1999 erklärte das Verfassungsgericht des Landes Mecklenburg-Vorpommern die Bestimmungen über die so genannte Schleierfahndung in einigen Punkten für verfassungswidrig. Insbesondere kritisierte das Gericht, dass die Befugnis zu „verdachts- und ereignisunabhängigen Personenkontrollen“ weder an bestimmte Straftaten noch an bestimmte polizeiliche Lageerkenntnisse gebunden war.[8] 2001 wurde das Gesetz entsprechend novelliert: Die Schleierfahndung wurde nun zum einen an den Zweck der „vorbeugenden Bekämpfung von Straftaten mit erheblicher Bedeutung“ und zum andern an das Vorliegen „polizeilicher Lageerkenntnisse“ gebunden (§ 27a SOG MV).
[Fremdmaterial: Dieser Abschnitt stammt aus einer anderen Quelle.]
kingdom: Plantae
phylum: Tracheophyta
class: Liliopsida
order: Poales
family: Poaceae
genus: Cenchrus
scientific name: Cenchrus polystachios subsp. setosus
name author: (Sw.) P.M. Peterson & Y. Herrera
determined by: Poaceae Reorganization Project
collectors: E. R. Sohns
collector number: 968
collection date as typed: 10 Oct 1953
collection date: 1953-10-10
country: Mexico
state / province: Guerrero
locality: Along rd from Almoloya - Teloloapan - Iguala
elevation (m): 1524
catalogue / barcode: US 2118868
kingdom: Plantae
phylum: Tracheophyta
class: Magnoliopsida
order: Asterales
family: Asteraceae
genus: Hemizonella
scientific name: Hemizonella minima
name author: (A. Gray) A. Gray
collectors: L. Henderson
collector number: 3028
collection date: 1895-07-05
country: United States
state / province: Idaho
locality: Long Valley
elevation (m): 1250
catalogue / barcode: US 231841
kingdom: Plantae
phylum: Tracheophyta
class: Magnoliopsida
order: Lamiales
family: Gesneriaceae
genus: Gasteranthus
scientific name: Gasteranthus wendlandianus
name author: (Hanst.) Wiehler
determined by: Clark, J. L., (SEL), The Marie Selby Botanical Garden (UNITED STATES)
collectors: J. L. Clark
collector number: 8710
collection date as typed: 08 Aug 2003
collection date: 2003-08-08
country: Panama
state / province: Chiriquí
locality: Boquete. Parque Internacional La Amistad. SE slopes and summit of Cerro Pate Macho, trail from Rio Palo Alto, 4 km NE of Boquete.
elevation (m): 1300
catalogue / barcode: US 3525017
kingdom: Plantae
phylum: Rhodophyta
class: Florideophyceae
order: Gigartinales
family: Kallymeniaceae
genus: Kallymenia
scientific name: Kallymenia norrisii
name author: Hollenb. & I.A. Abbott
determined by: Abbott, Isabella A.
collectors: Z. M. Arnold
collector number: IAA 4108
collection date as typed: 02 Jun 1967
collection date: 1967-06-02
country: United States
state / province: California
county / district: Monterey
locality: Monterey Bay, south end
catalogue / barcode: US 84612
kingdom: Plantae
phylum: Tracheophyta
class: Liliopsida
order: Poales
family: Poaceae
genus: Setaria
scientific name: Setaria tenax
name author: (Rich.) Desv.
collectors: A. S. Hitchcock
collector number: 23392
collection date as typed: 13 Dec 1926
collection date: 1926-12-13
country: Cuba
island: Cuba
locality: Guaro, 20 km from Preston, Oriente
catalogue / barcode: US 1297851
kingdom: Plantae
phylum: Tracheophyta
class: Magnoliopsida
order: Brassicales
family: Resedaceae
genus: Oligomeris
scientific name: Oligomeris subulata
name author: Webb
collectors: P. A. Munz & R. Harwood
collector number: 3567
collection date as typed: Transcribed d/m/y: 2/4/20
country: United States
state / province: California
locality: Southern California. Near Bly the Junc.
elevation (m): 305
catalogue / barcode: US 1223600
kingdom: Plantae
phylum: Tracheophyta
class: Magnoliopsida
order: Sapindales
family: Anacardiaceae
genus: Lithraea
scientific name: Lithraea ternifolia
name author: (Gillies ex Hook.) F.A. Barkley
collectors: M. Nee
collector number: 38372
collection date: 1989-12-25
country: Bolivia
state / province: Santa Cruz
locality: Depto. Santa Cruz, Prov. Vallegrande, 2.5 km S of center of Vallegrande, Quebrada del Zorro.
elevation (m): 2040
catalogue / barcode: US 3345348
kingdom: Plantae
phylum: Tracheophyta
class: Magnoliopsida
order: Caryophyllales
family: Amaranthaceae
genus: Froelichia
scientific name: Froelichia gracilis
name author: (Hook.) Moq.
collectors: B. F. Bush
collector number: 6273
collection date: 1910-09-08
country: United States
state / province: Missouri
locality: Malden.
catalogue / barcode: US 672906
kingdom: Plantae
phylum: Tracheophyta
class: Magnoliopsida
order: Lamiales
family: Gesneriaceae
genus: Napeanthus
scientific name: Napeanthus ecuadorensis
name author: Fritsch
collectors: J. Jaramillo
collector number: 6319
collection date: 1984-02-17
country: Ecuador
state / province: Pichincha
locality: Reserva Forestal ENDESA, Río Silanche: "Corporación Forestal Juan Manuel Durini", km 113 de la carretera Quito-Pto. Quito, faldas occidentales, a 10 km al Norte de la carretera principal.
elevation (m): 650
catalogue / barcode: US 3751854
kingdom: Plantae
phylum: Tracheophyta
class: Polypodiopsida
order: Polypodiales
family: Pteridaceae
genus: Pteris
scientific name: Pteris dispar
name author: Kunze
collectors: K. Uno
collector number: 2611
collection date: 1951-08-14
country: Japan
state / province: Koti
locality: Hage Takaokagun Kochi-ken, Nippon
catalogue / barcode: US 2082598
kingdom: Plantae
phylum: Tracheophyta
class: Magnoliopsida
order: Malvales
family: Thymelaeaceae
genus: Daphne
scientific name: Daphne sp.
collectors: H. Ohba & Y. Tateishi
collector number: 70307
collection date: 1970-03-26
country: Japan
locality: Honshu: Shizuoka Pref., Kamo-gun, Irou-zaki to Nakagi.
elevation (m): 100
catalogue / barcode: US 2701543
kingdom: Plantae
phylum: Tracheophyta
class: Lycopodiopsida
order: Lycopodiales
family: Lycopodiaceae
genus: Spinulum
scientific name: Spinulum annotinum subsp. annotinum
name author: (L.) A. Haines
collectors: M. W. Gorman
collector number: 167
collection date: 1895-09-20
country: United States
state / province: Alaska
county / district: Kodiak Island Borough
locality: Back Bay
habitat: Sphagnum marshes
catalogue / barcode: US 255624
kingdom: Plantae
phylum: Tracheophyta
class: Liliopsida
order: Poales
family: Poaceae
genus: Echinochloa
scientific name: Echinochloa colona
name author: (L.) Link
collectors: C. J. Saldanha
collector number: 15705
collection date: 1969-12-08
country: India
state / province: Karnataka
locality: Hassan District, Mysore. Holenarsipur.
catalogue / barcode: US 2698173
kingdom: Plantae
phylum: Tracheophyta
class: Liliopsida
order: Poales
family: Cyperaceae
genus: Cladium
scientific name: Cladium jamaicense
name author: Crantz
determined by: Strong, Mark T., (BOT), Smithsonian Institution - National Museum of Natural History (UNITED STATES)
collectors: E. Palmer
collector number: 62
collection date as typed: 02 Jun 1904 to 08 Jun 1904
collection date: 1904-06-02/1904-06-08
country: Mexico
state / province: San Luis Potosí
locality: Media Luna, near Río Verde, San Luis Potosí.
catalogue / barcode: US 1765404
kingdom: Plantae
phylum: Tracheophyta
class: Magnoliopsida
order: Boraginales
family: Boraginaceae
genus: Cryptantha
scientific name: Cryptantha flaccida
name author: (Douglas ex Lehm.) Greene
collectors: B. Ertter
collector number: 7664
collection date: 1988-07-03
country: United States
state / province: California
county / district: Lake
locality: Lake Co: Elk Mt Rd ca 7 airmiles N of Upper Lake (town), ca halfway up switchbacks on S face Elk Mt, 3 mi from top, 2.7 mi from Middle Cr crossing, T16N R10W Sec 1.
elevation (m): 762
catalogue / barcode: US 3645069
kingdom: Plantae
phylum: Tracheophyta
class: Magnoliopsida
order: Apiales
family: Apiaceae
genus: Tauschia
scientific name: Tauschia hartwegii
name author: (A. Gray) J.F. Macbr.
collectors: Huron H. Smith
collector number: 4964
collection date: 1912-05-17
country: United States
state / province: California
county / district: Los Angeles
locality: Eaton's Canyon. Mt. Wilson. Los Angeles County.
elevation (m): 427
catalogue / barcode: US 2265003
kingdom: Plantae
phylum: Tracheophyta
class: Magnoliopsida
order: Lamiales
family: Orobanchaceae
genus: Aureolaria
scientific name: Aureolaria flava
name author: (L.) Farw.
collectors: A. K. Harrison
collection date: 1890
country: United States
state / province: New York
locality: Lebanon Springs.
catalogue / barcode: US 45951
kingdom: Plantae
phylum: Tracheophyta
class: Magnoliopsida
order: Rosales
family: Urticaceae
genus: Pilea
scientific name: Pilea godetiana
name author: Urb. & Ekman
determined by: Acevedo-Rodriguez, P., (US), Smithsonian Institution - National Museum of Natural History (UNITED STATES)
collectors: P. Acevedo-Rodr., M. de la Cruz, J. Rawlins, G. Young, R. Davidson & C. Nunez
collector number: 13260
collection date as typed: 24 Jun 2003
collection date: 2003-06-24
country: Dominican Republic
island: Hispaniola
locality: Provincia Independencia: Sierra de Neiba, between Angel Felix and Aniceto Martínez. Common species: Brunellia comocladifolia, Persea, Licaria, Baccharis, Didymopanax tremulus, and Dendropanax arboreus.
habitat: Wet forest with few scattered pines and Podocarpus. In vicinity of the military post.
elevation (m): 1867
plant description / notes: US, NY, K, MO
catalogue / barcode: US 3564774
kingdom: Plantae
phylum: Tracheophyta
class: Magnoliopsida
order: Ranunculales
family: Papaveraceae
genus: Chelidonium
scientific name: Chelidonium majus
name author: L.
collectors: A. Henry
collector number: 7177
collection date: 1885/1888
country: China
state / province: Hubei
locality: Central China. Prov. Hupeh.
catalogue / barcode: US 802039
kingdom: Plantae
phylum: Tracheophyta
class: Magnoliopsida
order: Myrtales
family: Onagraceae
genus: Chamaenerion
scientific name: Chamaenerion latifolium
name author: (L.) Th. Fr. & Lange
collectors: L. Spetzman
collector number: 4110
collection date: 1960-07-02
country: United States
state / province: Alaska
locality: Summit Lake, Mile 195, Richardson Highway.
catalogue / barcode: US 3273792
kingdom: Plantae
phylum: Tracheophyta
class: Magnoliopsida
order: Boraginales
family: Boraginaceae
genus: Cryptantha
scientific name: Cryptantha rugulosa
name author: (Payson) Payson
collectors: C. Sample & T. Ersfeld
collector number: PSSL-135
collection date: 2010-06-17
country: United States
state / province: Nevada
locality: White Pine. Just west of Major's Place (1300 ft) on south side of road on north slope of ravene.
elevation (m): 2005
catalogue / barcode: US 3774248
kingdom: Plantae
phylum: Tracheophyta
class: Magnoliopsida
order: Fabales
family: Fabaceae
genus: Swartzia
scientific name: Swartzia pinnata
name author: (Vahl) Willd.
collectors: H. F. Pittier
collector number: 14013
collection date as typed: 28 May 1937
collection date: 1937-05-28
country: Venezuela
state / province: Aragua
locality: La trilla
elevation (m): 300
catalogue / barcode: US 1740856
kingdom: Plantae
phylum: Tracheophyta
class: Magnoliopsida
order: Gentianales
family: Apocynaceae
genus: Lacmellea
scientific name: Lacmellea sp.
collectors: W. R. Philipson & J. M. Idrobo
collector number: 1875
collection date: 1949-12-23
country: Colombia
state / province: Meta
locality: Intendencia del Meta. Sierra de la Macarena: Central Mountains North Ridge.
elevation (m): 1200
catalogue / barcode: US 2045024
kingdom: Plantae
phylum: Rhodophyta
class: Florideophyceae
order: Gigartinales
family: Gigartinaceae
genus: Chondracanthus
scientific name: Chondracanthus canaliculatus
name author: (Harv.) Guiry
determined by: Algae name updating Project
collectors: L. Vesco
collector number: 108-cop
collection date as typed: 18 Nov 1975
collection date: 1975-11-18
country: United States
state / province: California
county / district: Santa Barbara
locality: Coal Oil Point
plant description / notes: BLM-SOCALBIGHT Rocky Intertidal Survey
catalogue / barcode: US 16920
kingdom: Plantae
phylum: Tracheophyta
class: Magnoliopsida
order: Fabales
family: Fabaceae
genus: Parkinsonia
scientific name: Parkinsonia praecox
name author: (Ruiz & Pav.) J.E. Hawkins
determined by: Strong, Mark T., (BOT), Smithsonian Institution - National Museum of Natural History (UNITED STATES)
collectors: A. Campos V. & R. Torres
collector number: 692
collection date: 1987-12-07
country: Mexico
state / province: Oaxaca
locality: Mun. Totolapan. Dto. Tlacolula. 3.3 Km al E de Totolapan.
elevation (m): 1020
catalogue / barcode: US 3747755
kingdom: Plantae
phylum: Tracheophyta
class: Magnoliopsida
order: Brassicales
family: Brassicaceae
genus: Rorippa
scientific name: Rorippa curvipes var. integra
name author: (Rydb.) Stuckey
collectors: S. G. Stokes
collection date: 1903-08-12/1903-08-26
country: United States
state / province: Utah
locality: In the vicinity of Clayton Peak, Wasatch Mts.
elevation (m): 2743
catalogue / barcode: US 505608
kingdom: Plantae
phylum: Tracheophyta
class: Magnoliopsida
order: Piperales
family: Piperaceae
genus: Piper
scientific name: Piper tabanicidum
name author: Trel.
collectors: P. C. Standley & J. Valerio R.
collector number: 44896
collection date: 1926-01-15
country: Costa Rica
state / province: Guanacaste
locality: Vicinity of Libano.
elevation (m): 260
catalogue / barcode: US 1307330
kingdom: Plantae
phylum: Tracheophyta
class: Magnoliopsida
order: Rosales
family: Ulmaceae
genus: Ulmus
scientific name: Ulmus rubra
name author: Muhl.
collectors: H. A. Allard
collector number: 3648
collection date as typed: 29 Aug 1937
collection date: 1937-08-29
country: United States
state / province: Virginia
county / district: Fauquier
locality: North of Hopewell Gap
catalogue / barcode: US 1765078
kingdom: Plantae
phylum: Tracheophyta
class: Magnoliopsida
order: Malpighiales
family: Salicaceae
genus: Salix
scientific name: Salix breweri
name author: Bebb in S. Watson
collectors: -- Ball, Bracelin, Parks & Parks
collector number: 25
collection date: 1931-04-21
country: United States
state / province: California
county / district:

Über Kriterien für diese Lageerkenntnisse schweigt das Gesetz.
Dieselbe Logik lässt sich auch bei der Novellierung des „Großen Lauschangriffs“ beobachten, die durch das Urteil des Bundesverfassungsgerichts notwendig wurde.[9] Das Gericht hatte an der alten Regelung kritisiert, dass der Katalog der Straftaten gemessen an der Intensität des Eingriffs zu weit gefasst war. Die neue Regelung folgt der verfassungsgerichtlichen Vorgabe, verwendet aber gleichzeitig wieder eine Fülle unbestimmter Rechtsbegriffe wie „im Einzelfall besonders schwer“, „unverhältnismäßig erschwert“, „unvermeidbar betroffen“, „außer Verhältnis zum Interesse an der Erforschung des Sachverhaltes“.[10] Gleichzeitig ist der Umfang der Bestimmungen weiter angewachsen. Klare, eindeutige Normen sehen anders aus.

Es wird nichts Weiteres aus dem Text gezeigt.